I spend a lot of time thinking about the meaning behind your theme, the place we live. Place is probably the central theme in my own work. I’m always trying to figure out ways to interpret place/home/ landscape. Which is tough stuff in an urban setting. Cities are complicated. Urban spaces are made up of fields of accumulated meanings: memory upon memory, old landmarks razed for new ones, graffiti spray painted over graffiti, its people coming and going.
These non-static elements reflect the nature of urban identity itself. Transient. Changing. Shifting fields of meanings. Given its ever changing nature, it’s challenging to concretely define an urban place beyond simple geography. What is Saint John, exactly? How are we different from Fredericton or Moncton, Toronto or New York? How do we parlay the complicated memories and experiences living or going to school in the Uptown into identity? And how do these experiences inform our sense of place?
So this is what I deal with in my artwork. Or valiantly attempt, seeking somehow to capture the essence of my urban place (Saint John) on a static two-dimensional surface.
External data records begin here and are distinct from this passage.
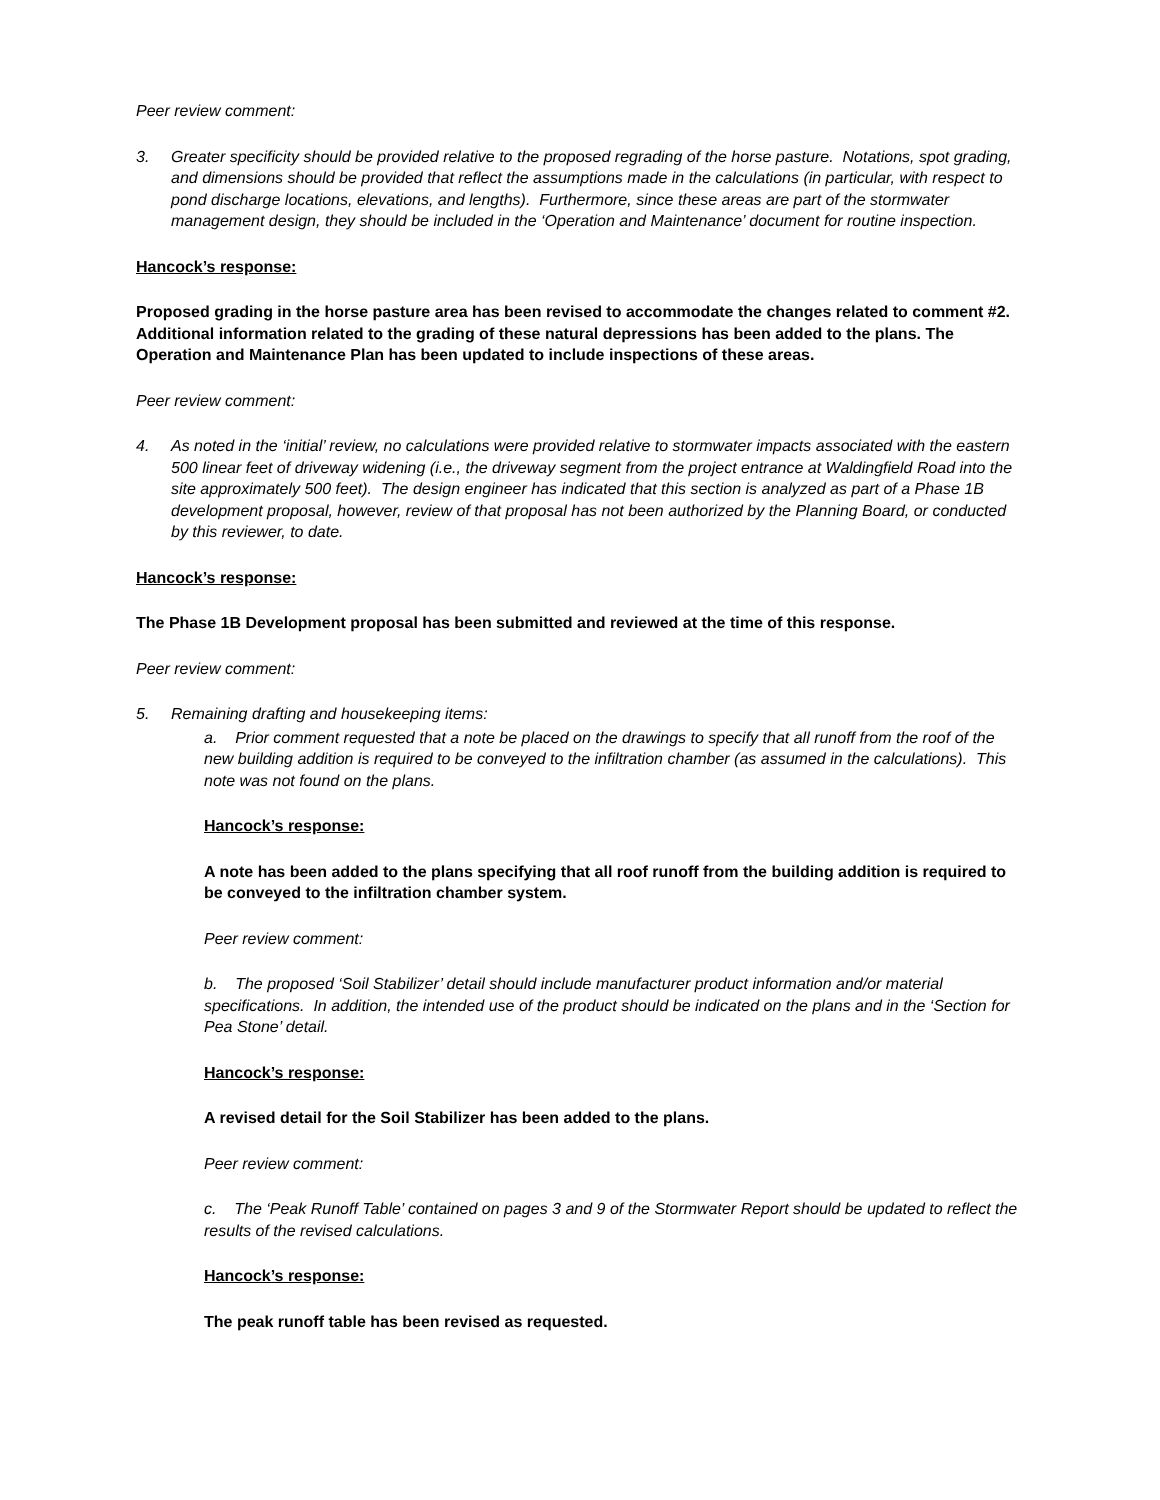Peer review comment:
3. Greater specificity should be provided relative to the proposed regrading of the horse pasture. Notations, spot grading, and dimensions should be provided that reflect the assumptions made in the calculations (in particular, with respect to pond discharge locations, elevations, and lengths). Furthermore, since these areas are part of the stormwater management design, they should be included in the ‘Operation and Maintenance’ document for routine inspection.
Hancock’s response:
Proposed grading in the horse pasture area has been revised to accommodate the changes related to comment #2. Additional information related to the grading of these natural depressions has been added to the plans. The Operation and Maintenance Plan has been updated to include inspections of these areas.
Peer review comment:
4. As noted in the ‘initial’ review, no calculations were provided relative to stormwater impacts associated with the eastern 500 linear feet of driveway widening (i.e., the driveway segment from the project entrance at Waldingfield Road into the site approximately 500 feet). The design engineer has indicated that this section is analyzed as part of a Phase 1B development proposal, however, review of that proposal has not been authorized by the Planning Board, or conducted by this reviewer, to date.
Hancock’s response:
The Phase 1B Development proposal has been submitted and reviewed at the time of this response.
Peer review comment:
5. Remaining drafting and housekeeping items:
a. Prior comment requested that a note be placed on the drawings to specify that all runoff from the roof of the new building addition is required to be conveyed to the infiltration chamber (as assumed in the calculations). This note was not found on the plans.
Hancock’s response:
A note has been added to the plans specifying that all roof runoff from the building addition is required to be conveyed to the infiltration chamber system.
Peer review comment:
b. The proposed ‘Soil Stabilizer’ detail should include manufacturer product information and/or material specifications. In addition, the intended use of the product should be indicated on the plans and in the ‘Section for Pea Stone’ detail.
Hancock’s response:
A revised detail for the Soil Stabilizer has been added to the plans.
Peer review comment:
c. The ‘Peak Runoff Table’ contained on pages 3 and 9 of the Stormwater Report should be updated to reflect the results of the revised calculations.
Hancock’s response:
The peak runoff table has been revised as requested.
I try to mirror the development of urban space in my work, re-creating a field of accumulated meanings through the physical application of materials, built over time on the canvas, each layer a temporary interpretation of the landscape. I also try to draw attention transient elements of urban culture, like graffiti, construction sites, cranes, scaffolding and tankers – things that move in and out of the urban landscape, and that are often painted over, concealed, moved, ignored or edited in a bid to preserve an aesthetic ideal.
Sure, there are parts of Saint John that are less that aesthetically ideal. I remember thinking this with particular vehemence one afternoon in Grade Nine Social Studies, when the some dank fishy smell wafted through the open Prince William Street window (the odoriferous hazard of going to high school next to a working port).
But you know what, I like the grit. I like the decaying bits of old piers in the harbour and the tugboats and the odd characters and our rough-and-tumble South End. Perfection is boring. Flaw is character.